Nic-Nac
- Isabelle Halleux
- 8 sept.
- 2 min de lecture
Dernière mise à jour : 18 sept.

On l’appelait « Nic-Nac », comme les bonbons de St Nicolas. Je devais avoir 9 ans quand elle m'a accueillie chez les "étincelles". Je crois que je l’ai aimée tout de suite. Elle avait tout ce qu'un enfant peut adorer chez une "dirigeante" - c’est comme cela qu’on appelait les animatrices du Patro à l’époque.
Je me réjouissais de la retrouver chaque semaine. Elle avait l’art du contact, était championne de la bienveillance, toujours à l’écoute, discrète et au service. Ele aimait rire et chanter. Je me souviens de nos jeux, de nos chants, de nos rassemblements. De son attention à chacune. « Dans nos patros, goûtons la pure ivresse des plaisirs sains et des ébats joyeux ... ». Je me rappelle nos camps dans lesquels la complicité atteignait les sommets.
Elle était heureuse, et son Lulu était un peu notre idole. On était toutes un peu amoureuses de lui sans doute, mais jamais on n’a pensé qu’il nous la prenait. Ils avaient 20 ans. Un joli couple.

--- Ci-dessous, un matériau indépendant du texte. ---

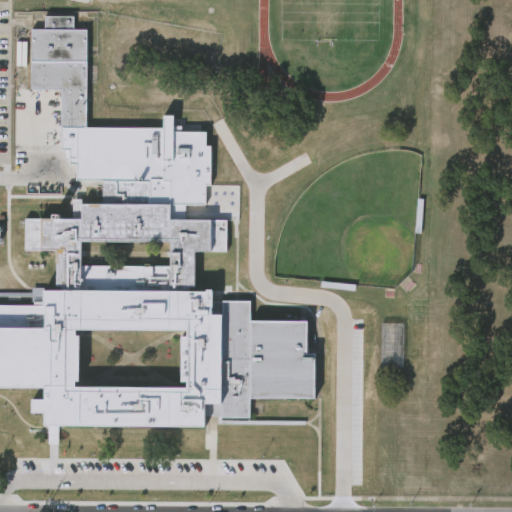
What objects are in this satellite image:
park: (327, 20)
building: (60, 65)
building: (51, 78)
parking lot: (3, 85)
road: (38, 128)
road: (26, 175)
park: (351, 224)
road: (254, 241)
building: (139, 326)
building: (133, 335)
building: (202, 421)
road: (153, 480)
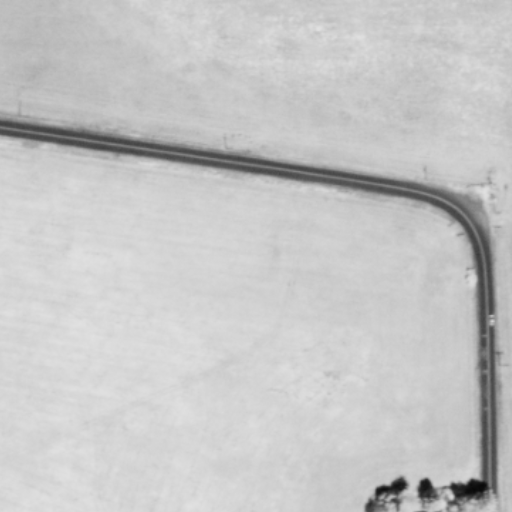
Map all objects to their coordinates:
road: (241, 162)
crop: (268, 189)
road: (484, 368)
crop: (220, 440)
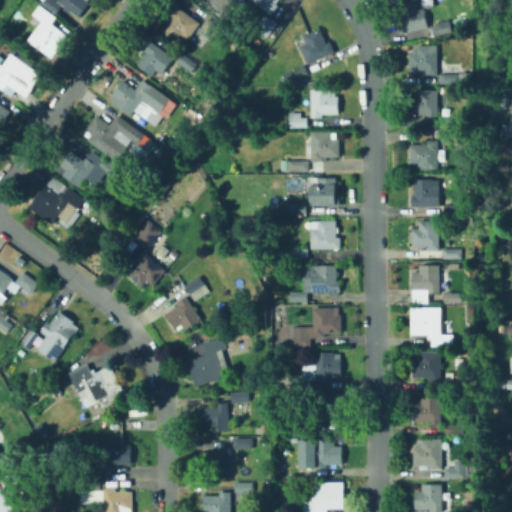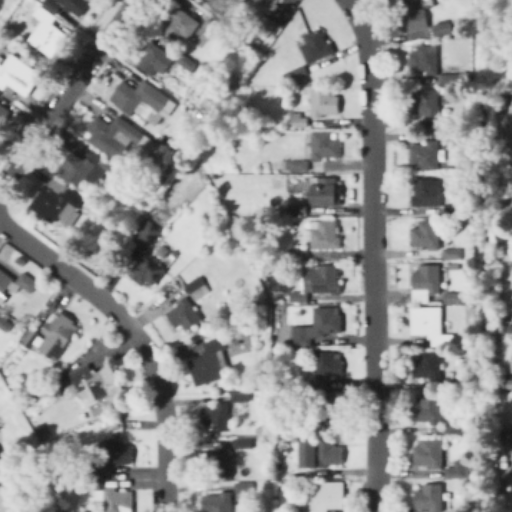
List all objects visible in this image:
building: (220, 3)
building: (264, 3)
building: (268, 4)
building: (65, 5)
building: (68, 5)
building: (409, 16)
building: (412, 17)
building: (177, 24)
building: (181, 24)
building: (265, 25)
building: (9, 26)
building: (213, 27)
building: (442, 28)
building: (45, 30)
building: (44, 31)
building: (313, 45)
building: (315, 46)
building: (270, 53)
building: (421, 57)
building: (152, 58)
building: (154, 59)
building: (425, 60)
building: (187, 62)
building: (294, 71)
building: (295, 74)
building: (16, 75)
building: (18, 76)
building: (451, 76)
building: (446, 77)
building: (231, 78)
road: (64, 92)
building: (138, 98)
building: (140, 100)
building: (321, 101)
building: (323, 101)
building: (424, 102)
building: (424, 102)
building: (2, 110)
building: (3, 112)
building: (295, 119)
building: (298, 120)
building: (451, 121)
building: (509, 123)
building: (507, 129)
building: (111, 134)
building: (113, 136)
building: (451, 136)
building: (321, 144)
building: (511, 145)
building: (324, 146)
building: (297, 149)
building: (422, 154)
building: (426, 155)
building: (511, 157)
building: (295, 164)
building: (298, 165)
building: (78, 168)
building: (86, 168)
building: (122, 178)
building: (131, 185)
building: (321, 189)
building: (323, 190)
building: (423, 191)
building: (425, 193)
building: (55, 201)
building: (56, 201)
building: (87, 206)
building: (298, 208)
building: (453, 209)
building: (94, 212)
building: (101, 216)
building: (110, 220)
building: (145, 233)
building: (322, 233)
building: (424, 233)
building: (325, 234)
building: (427, 234)
building: (150, 237)
building: (298, 252)
road: (371, 253)
building: (453, 253)
building: (174, 254)
building: (267, 256)
building: (455, 264)
building: (143, 269)
building: (147, 270)
building: (318, 277)
building: (325, 278)
building: (427, 278)
building: (16, 281)
building: (423, 281)
building: (16, 282)
building: (194, 287)
building: (197, 288)
building: (450, 295)
building: (299, 296)
building: (278, 297)
building: (454, 297)
building: (470, 298)
building: (180, 313)
building: (184, 314)
building: (3, 323)
building: (5, 323)
building: (427, 323)
building: (315, 325)
building: (430, 325)
building: (319, 327)
building: (502, 327)
building: (510, 329)
building: (55, 334)
building: (57, 335)
building: (30, 338)
road: (136, 338)
building: (16, 359)
building: (205, 362)
building: (210, 362)
building: (424, 364)
building: (322, 365)
building: (428, 366)
building: (510, 367)
building: (322, 368)
building: (91, 381)
building: (95, 383)
building: (301, 384)
building: (502, 384)
building: (509, 384)
building: (454, 385)
building: (469, 385)
building: (276, 386)
building: (240, 396)
building: (424, 408)
building: (327, 409)
building: (428, 409)
building: (213, 415)
building: (461, 415)
building: (218, 417)
building: (0, 427)
building: (455, 427)
building: (302, 428)
building: (42, 431)
building: (0, 439)
building: (240, 441)
building: (243, 442)
building: (114, 451)
building: (317, 452)
building: (327, 452)
building: (426, 452)
building: (429, 453)
building: (111, 456)
building: (1, 457)
building: (220, 461)
building: (218, 462)
building: (453, 467)
building: (457, 469)
building: (302, 472)
building: (244, 487)
building: (10, 491)
building: (321, 495)
building: (427, 496)
building: (107, 497)
building: (323, 497)
building: (429, 497)
building: (107, 498)
building: (5, 501)
building: (215, 502)
building: (218, 502)
building: (294, 509)
building: (456, 511)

J’ai grandi et nous nous sommes perdues de vue jusqu'au jour où nous nous sommes rencontrées à une fête de village. Je devrais dire retrouvées. Ce jour-là , on a bu, on a dansé, et on s'est offert un petit solo de batterie-guitare de tous les dieux en fin de soirée et on s'est promis de se revoir. Plus de 10 ans s’étaient écoulés et c'était comme si c'était la veille.
Nous avons après passé des soirées entières à échanger nos secrets, nos doutes, nos joies, nos tristesses. A parler du sens de la vie, de Dieu. Nous avons fait des parties de scrabble interminables avec un bon cigare et une petite goutte, toujours après un délicieux dîner - elle était excellente cuisinière. Lulu était toujours de la partie, notre complice. Un beau couple. Nos rencontres font partie des meilleurs moments de mes 20 ans.
Elle a eu des enfants. Difficilement. J'en ai eu à mon tour, pas si longtemps après, finalement. La vie, notre attention pour nos enfants devenus ados nous ont conduit à espacer nos rencontres. Je ne manquais pas de passer prendre un café quand j’étais dans le coin. Je l’entends encore prononcer mon prénom comme une « bonne surprise », à chaque fois qu’elle m’ouvrait la porte ... J’ai toujours pensé avec tendresse à elle et tout ce qui nous rapprochait me réjouissait. Au-delà d’elle, son homme, ses enfants, eux tous ensemble n’y étaient pas pour rien.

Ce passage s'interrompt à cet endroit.